Der WDR hatte berichtet, dass bei einem Reutlinger Unternehmensberater 25 Festplatten mit hochsensiblen Mitarbeiter- und Kundendaten der Sparkasse sowie Vorstands- und Verwaltungsratsprotokollen lagern. Der Mann gab gegenüber dem Sender an, die Daten ohne Abgabe einer sonst üblichen Vertraulichkeitserklärung und ohne Anonymisierung erhalten zu haben. Die Sprecherin der Datenschutzbeauftragten sagte, es sei sehr ungewöhnlich und überraschend, wenn ohne Weiteres Kundendaten geflossen seien. Spätestens am Montag solle deshalb die Sparkasse eine schriftliche Aufforderung erhalten, sich zu den Vorwürfen zu erklären.

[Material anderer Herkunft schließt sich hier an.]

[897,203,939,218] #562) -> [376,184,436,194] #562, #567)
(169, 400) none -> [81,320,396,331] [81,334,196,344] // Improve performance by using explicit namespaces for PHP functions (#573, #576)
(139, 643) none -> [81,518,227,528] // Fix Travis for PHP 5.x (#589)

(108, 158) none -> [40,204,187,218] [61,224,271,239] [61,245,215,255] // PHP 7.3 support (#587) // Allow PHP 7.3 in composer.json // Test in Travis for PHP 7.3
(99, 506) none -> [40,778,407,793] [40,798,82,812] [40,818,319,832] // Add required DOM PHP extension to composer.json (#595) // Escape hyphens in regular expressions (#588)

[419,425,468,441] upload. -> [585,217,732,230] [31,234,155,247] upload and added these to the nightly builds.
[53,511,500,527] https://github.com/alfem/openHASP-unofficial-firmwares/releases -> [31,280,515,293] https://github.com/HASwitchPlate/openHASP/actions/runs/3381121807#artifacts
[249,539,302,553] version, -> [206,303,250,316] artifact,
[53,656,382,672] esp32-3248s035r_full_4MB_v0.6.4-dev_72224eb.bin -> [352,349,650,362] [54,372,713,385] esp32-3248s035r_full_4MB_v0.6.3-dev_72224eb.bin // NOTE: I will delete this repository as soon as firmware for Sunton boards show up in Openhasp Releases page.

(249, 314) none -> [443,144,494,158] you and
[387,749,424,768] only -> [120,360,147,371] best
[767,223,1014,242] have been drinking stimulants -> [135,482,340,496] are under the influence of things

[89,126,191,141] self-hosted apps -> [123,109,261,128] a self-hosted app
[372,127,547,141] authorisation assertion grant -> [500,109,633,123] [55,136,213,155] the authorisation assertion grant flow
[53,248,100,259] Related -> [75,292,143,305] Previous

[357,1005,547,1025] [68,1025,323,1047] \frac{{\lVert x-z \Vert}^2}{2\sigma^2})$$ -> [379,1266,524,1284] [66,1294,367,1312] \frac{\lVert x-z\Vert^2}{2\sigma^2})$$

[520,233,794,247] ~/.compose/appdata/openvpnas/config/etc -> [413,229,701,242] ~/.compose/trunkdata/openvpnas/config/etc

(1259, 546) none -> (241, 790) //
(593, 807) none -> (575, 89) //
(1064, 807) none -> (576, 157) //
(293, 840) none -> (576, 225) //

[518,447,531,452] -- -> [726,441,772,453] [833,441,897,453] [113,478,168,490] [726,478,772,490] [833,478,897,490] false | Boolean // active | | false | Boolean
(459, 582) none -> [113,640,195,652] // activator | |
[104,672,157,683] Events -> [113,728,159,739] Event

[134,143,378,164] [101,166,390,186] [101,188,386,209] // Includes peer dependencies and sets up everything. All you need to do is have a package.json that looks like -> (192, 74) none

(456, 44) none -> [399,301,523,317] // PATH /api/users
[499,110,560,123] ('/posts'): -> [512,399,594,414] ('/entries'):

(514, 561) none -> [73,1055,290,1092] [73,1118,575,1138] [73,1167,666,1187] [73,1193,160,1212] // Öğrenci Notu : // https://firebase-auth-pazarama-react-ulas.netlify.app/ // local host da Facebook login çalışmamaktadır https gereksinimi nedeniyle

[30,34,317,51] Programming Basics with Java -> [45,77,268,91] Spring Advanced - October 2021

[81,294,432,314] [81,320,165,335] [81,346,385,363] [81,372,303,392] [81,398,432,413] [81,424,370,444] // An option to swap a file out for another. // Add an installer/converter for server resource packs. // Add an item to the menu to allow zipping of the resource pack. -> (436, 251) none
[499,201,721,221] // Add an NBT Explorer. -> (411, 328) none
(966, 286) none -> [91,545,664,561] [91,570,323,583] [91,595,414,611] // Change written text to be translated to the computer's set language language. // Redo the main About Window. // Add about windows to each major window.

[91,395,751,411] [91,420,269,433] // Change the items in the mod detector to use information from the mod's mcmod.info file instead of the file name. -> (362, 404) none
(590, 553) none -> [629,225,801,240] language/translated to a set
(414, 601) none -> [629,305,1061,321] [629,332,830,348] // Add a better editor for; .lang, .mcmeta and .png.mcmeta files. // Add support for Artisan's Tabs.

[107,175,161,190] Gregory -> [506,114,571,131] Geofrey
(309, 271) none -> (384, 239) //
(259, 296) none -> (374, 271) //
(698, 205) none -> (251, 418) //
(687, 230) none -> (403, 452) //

Die Sparkasse teilte mit, rechtliche Schritte gegen den Unternehmensberater eingeleitet zu haben. Es habe keine autorisierte Weitergabe von einzelnen Kundendaten an den Mann gegeben. Er habe lediglich zur Erfüllung seines Auftrags als Unternehmensberater anonymisierte Unternehmensdaten erhalten. Der Vorgang solle nun untersucht werden und daraus gegebenenfalls Konsequenzen gezogen werden.